Transcribed page contents
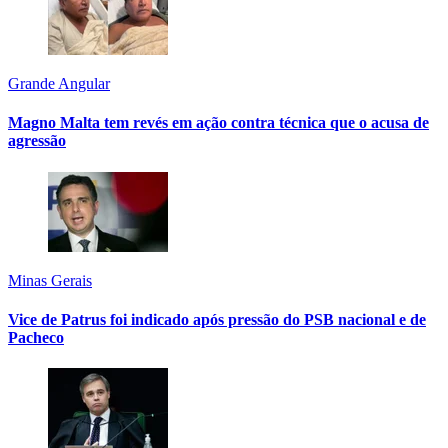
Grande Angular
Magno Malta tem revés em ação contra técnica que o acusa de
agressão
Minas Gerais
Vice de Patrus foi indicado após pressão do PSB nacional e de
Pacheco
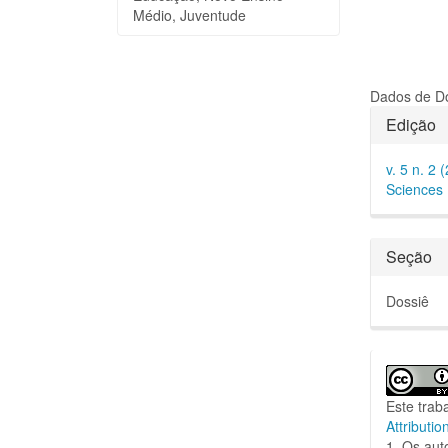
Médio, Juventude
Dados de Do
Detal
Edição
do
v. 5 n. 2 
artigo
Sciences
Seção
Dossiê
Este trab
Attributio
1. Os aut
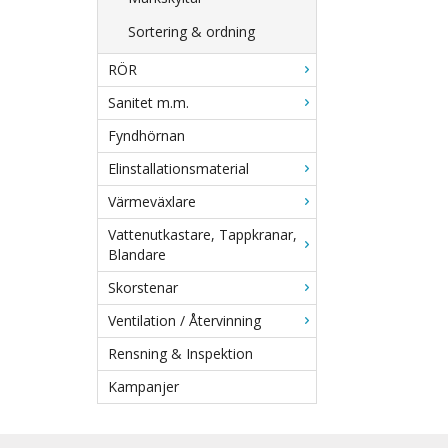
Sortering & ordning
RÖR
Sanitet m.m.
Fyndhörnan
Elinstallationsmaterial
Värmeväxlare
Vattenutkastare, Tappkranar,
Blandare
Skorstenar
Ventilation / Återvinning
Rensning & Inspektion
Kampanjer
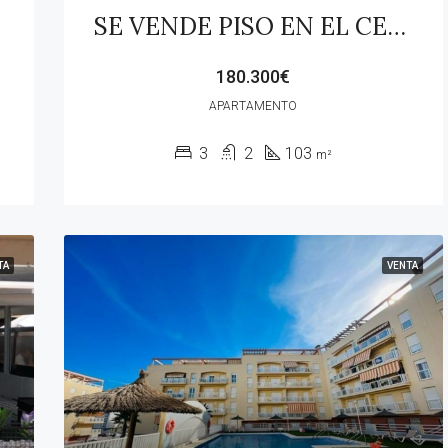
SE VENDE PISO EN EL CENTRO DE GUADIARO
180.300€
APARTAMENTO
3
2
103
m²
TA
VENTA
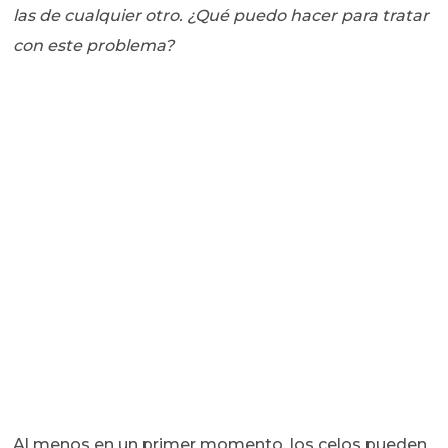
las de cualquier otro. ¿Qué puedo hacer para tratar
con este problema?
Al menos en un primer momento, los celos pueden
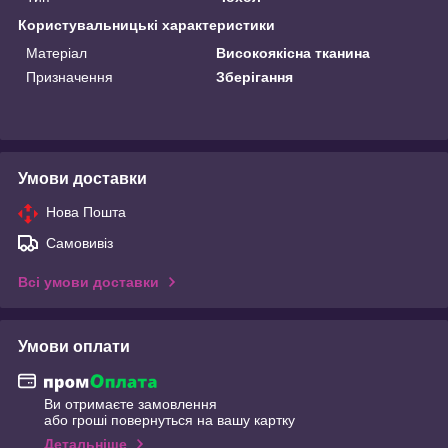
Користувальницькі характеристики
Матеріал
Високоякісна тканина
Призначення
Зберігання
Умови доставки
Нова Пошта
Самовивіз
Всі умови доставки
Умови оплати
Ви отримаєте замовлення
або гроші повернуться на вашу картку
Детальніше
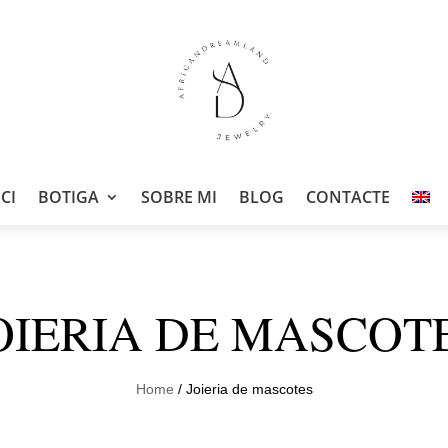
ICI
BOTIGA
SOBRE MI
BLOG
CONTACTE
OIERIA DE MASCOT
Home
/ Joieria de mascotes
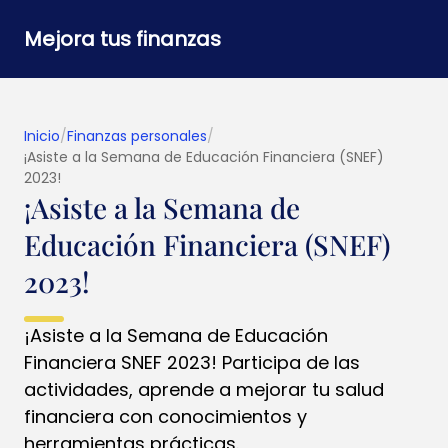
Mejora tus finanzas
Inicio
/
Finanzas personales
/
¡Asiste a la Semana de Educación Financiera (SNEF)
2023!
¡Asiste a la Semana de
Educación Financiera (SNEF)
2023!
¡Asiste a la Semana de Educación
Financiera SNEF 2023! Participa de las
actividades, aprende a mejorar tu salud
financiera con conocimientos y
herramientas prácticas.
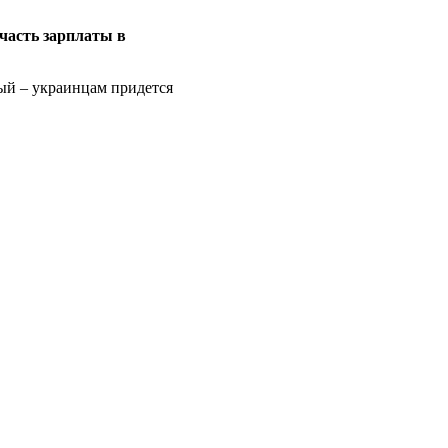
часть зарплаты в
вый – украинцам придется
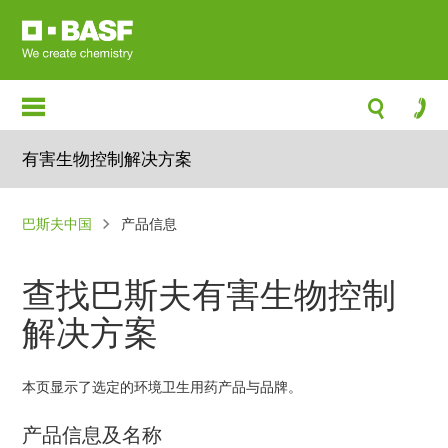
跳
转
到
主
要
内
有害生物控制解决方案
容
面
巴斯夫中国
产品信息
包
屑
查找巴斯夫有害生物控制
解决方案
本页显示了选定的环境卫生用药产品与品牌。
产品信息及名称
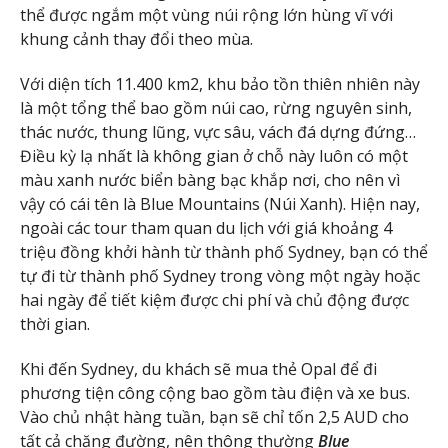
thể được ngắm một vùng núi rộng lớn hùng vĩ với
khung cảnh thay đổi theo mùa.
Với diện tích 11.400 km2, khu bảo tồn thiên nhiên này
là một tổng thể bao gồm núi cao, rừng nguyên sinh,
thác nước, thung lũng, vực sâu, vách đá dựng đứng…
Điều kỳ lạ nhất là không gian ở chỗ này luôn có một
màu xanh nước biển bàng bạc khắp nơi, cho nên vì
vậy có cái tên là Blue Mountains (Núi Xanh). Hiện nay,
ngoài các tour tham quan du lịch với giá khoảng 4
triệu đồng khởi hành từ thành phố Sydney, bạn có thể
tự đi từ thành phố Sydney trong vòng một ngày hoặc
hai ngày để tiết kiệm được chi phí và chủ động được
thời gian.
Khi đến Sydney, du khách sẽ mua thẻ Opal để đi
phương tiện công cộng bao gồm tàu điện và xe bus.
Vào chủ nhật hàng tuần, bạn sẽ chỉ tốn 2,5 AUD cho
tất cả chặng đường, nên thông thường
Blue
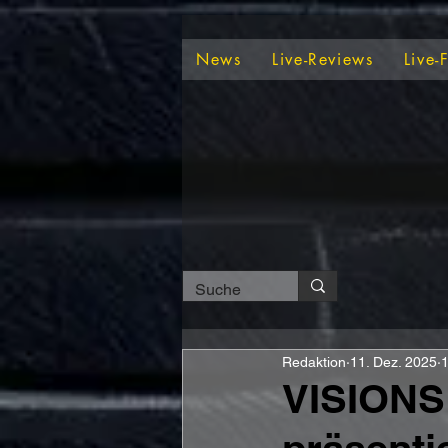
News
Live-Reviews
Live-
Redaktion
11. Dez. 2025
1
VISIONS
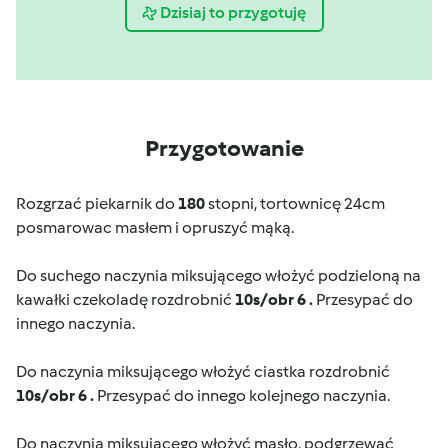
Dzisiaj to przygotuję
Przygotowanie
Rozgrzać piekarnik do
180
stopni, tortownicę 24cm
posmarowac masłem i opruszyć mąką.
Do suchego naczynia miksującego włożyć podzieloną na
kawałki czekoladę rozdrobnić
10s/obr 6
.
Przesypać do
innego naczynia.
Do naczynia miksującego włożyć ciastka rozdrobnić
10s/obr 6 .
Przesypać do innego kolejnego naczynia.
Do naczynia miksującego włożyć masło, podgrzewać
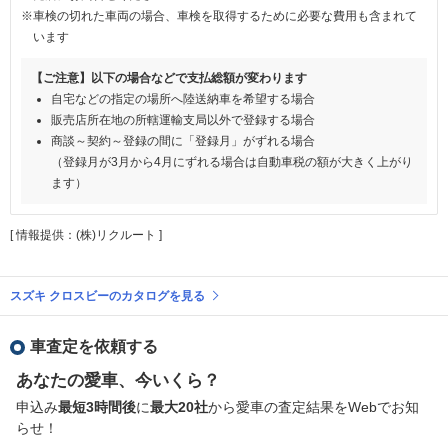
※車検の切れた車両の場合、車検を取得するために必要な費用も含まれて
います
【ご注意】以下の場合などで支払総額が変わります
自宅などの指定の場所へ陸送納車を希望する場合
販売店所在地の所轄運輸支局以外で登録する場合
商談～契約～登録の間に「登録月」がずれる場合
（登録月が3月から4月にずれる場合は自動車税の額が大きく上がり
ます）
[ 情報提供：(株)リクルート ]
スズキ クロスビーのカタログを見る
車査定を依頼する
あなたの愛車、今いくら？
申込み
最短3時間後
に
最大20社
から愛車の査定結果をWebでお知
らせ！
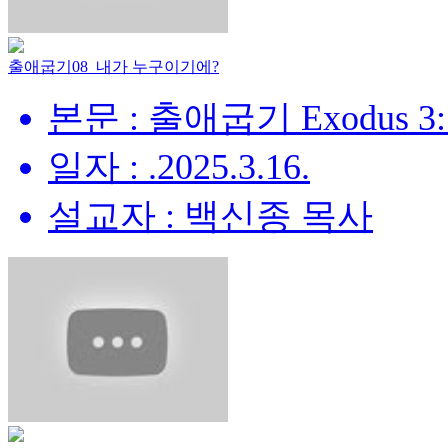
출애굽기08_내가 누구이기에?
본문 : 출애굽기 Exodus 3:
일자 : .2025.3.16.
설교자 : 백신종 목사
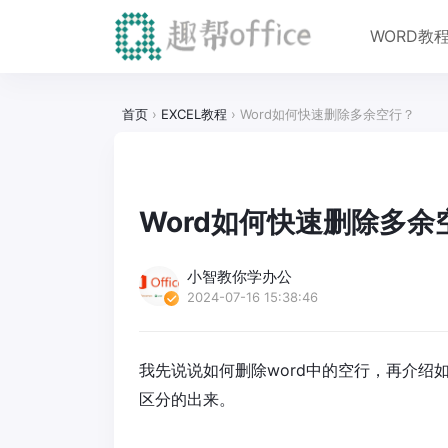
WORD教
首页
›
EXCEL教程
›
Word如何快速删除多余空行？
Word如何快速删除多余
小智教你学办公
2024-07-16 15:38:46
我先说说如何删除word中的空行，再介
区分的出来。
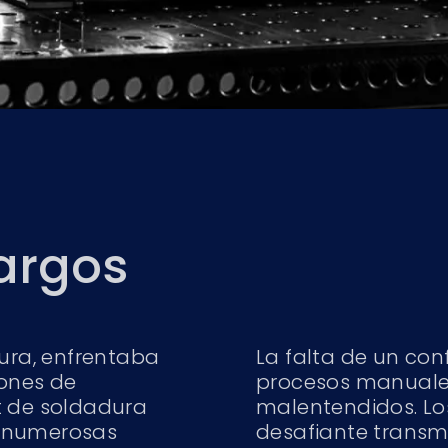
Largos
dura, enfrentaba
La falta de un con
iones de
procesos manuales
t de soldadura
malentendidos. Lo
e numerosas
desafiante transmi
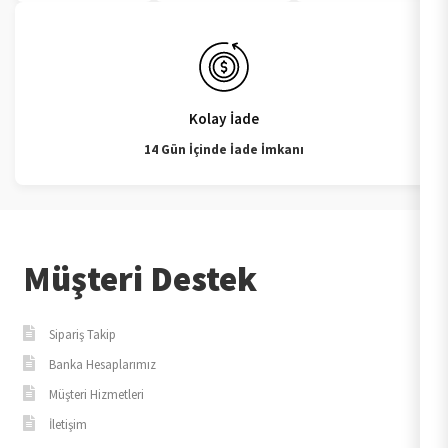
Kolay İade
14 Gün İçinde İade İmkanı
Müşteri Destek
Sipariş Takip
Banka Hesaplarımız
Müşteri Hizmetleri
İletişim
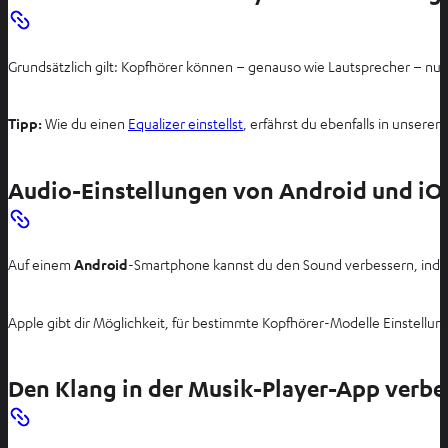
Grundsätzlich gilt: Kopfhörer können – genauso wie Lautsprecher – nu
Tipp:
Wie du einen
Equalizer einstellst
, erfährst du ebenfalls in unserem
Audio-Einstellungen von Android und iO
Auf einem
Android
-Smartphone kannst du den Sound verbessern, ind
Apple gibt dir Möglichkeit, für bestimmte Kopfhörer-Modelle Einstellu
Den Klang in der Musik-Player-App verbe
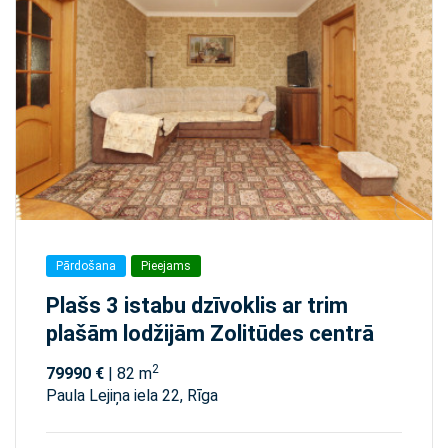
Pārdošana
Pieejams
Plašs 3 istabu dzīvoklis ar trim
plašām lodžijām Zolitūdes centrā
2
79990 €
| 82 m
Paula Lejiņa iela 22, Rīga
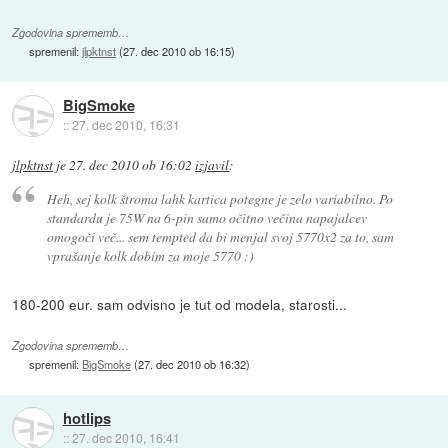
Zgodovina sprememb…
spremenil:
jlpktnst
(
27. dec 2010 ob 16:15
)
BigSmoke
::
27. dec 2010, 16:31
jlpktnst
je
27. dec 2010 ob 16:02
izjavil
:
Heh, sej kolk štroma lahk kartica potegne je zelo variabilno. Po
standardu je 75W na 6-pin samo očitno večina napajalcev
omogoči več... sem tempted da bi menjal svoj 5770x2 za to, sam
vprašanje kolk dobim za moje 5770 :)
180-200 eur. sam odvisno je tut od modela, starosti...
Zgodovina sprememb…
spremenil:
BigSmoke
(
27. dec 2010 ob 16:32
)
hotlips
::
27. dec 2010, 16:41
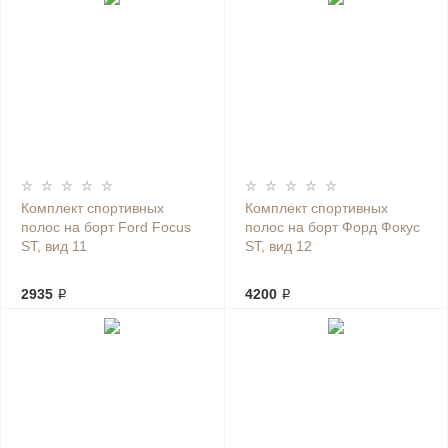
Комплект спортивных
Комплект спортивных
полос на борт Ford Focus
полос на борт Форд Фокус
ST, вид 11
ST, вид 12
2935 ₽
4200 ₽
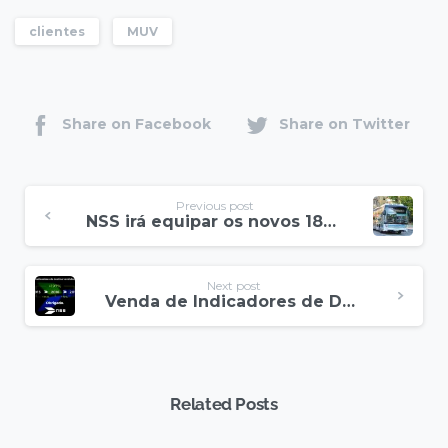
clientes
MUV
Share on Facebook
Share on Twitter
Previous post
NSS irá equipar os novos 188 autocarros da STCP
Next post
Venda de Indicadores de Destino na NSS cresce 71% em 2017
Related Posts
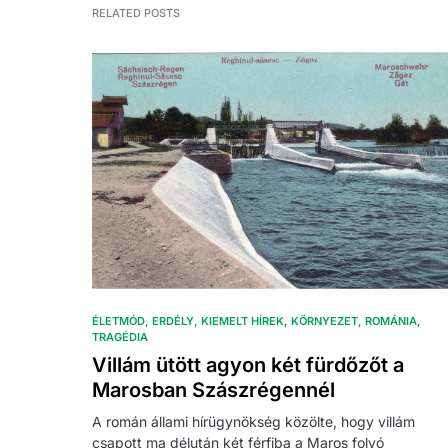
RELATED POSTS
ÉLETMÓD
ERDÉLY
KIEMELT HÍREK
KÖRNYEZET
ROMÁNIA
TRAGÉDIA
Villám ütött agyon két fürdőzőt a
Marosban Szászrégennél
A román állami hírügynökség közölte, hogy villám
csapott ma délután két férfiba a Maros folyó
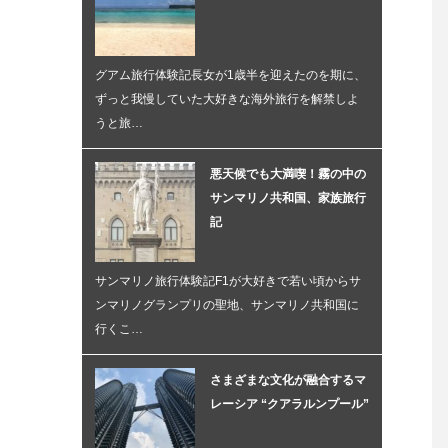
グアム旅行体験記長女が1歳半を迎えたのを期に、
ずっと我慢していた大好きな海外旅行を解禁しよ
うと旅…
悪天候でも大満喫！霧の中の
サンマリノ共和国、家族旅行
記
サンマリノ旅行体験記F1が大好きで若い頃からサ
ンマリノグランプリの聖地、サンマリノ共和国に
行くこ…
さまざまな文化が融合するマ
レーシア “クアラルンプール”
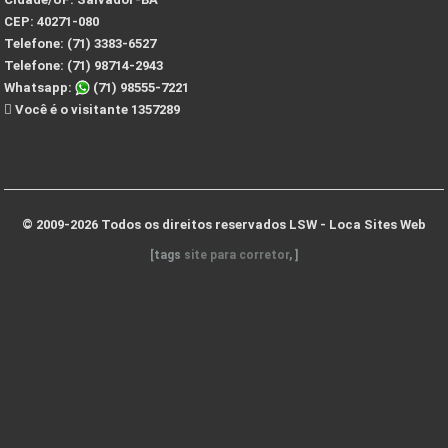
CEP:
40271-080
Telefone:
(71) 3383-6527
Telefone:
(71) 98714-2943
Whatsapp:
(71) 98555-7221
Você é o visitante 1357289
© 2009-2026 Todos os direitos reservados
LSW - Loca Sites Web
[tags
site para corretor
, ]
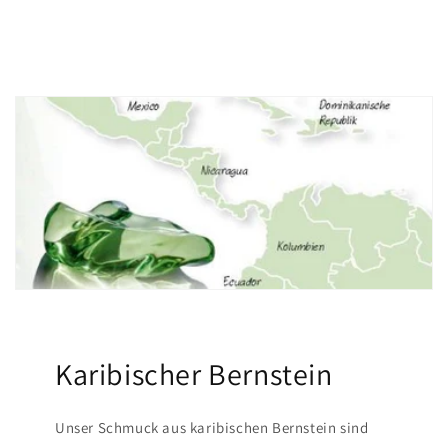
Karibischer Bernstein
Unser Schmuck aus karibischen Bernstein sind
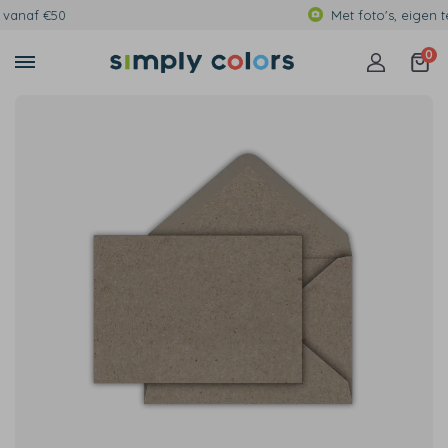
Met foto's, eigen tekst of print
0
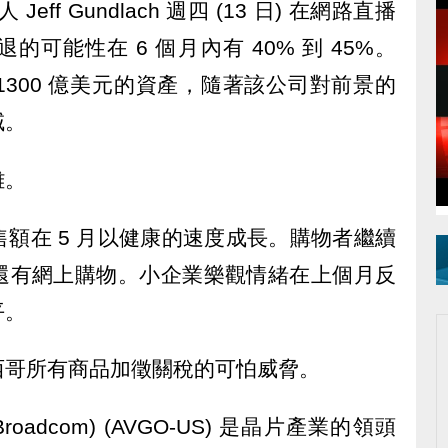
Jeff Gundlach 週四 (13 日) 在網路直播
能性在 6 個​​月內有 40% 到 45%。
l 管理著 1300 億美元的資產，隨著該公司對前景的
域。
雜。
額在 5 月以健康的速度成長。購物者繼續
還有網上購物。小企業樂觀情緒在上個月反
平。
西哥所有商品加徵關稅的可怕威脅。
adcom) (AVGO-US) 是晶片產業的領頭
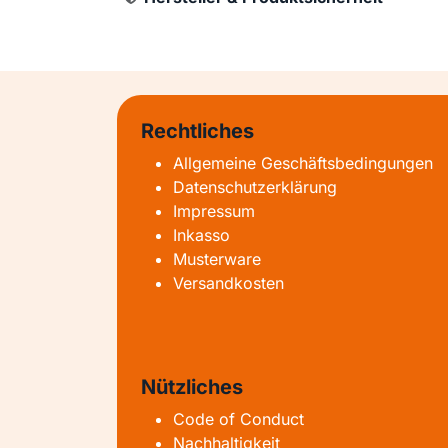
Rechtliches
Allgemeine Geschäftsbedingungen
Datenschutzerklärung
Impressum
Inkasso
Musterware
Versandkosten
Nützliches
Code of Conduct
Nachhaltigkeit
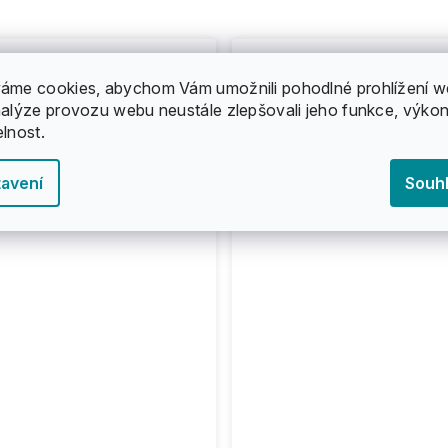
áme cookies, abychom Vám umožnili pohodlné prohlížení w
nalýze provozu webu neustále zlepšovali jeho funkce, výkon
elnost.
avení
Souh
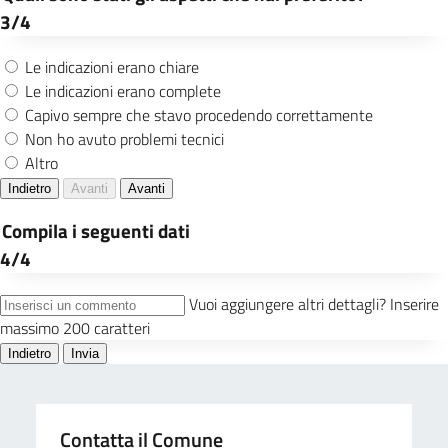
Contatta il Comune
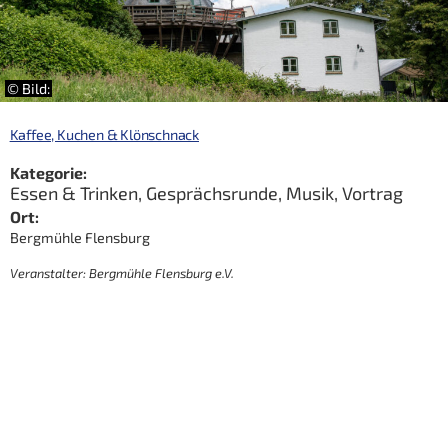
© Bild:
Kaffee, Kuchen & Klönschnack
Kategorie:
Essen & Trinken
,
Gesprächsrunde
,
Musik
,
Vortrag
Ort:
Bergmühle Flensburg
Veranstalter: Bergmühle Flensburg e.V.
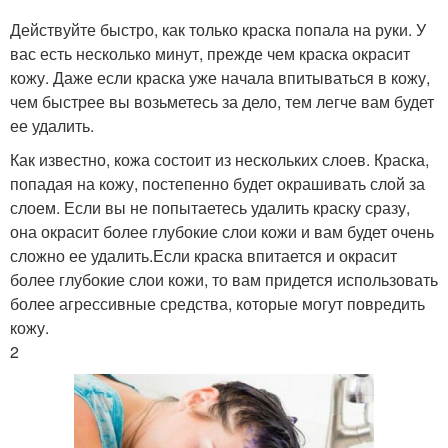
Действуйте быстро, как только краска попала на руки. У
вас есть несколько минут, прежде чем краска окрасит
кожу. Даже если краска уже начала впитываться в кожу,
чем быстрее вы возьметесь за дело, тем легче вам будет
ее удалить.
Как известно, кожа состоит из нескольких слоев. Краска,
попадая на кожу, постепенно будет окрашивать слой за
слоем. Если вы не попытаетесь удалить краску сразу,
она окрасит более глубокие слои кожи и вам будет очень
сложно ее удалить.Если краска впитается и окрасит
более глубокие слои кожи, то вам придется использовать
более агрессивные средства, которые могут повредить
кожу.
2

■ YOUR ASSIGNMENT: Search the data above for the string "nước" and report each line that holds it.

■ RESULT BELOW:
thác nước, thung lũng, vực sâu, vách đá dựng đứng…
màu xanh nước biển bàng bạc khắp nơi, cho nên vì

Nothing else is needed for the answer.